START RECORDED INFORMATION
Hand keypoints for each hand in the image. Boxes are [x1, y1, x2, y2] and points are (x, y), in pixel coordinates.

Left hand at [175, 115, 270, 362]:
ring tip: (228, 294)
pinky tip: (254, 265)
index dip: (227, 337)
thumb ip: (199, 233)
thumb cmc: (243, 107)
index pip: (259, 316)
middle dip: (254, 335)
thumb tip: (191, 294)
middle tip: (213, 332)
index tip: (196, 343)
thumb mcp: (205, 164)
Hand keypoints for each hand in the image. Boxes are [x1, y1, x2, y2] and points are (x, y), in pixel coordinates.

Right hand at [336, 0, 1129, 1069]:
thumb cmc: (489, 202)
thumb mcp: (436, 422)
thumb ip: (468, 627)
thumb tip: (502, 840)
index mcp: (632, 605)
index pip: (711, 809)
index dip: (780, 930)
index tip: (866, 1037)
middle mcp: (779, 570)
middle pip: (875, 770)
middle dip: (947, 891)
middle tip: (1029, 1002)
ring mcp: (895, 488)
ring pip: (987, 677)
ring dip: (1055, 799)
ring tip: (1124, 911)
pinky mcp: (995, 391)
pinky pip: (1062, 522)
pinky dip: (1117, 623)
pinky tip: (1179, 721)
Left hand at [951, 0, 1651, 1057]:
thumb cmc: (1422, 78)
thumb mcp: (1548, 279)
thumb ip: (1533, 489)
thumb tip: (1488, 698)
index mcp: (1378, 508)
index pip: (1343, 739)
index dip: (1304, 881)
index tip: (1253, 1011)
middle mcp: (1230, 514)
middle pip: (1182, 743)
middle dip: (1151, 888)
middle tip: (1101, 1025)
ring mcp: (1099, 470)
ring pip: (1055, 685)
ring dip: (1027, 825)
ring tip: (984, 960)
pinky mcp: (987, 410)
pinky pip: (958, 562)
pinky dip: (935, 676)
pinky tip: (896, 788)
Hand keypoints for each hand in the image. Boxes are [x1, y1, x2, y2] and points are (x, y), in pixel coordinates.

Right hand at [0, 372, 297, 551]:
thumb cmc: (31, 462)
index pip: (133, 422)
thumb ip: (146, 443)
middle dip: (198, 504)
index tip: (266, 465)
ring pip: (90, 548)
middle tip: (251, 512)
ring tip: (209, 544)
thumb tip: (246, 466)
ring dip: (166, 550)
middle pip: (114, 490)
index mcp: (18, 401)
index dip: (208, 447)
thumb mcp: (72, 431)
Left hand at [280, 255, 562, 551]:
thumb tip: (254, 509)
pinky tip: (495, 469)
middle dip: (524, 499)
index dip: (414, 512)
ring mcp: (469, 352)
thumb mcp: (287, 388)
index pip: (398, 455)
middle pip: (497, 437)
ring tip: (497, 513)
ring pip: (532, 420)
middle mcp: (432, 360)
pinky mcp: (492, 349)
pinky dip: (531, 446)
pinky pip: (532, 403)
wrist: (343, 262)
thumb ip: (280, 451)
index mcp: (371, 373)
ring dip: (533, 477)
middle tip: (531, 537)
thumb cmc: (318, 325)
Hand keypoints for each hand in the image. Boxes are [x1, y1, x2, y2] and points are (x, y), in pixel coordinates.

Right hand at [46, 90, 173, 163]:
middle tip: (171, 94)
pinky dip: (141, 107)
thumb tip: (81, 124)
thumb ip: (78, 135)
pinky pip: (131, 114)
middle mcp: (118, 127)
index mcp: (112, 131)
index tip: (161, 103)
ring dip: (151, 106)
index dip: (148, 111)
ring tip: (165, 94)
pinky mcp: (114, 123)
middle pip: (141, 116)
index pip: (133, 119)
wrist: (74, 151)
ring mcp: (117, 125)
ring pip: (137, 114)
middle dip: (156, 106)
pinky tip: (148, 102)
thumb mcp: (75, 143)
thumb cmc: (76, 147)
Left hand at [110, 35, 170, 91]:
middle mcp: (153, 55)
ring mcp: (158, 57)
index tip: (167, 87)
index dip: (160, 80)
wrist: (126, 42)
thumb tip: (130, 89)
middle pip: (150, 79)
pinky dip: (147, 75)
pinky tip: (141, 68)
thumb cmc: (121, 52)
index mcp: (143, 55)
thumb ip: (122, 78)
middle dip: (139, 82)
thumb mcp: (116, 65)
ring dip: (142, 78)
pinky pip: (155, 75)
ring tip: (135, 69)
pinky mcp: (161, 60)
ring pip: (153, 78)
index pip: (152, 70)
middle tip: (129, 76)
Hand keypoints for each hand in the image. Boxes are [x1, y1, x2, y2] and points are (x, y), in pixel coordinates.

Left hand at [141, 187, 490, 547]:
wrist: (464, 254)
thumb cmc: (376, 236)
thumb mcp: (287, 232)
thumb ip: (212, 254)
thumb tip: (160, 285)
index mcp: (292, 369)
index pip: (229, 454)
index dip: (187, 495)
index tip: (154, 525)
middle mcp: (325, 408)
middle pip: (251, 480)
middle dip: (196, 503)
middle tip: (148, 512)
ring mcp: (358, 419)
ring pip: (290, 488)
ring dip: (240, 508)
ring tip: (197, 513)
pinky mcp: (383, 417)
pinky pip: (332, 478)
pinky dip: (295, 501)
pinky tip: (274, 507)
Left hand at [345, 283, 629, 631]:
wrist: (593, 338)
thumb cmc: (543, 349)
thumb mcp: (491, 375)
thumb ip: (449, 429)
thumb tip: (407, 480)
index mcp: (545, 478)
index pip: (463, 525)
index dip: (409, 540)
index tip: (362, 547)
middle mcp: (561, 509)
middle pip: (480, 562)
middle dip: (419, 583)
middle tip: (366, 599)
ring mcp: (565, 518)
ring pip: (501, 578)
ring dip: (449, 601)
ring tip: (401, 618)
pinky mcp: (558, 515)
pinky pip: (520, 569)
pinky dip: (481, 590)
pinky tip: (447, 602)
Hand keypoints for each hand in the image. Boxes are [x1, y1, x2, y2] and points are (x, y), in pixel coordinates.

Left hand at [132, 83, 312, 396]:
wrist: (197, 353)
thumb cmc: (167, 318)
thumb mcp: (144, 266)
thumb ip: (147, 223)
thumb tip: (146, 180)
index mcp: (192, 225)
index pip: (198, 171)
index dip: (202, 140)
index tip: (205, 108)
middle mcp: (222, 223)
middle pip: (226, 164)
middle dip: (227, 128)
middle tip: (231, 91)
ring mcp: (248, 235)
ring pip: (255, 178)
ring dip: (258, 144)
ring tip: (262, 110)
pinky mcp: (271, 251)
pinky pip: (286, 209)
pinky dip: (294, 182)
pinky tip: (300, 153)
END RECORDED INFORMATION
**WORK ITEM**
Look through the listing above and copy each line with the word "wrist" in it.

**EXPECTED ANSWER**
wrist: (343, 262)
wrist: (74, 151)
wrist: (126, 42)
wrist: (464, 254)
wrist: (593, 338)
wrist: (197, 353)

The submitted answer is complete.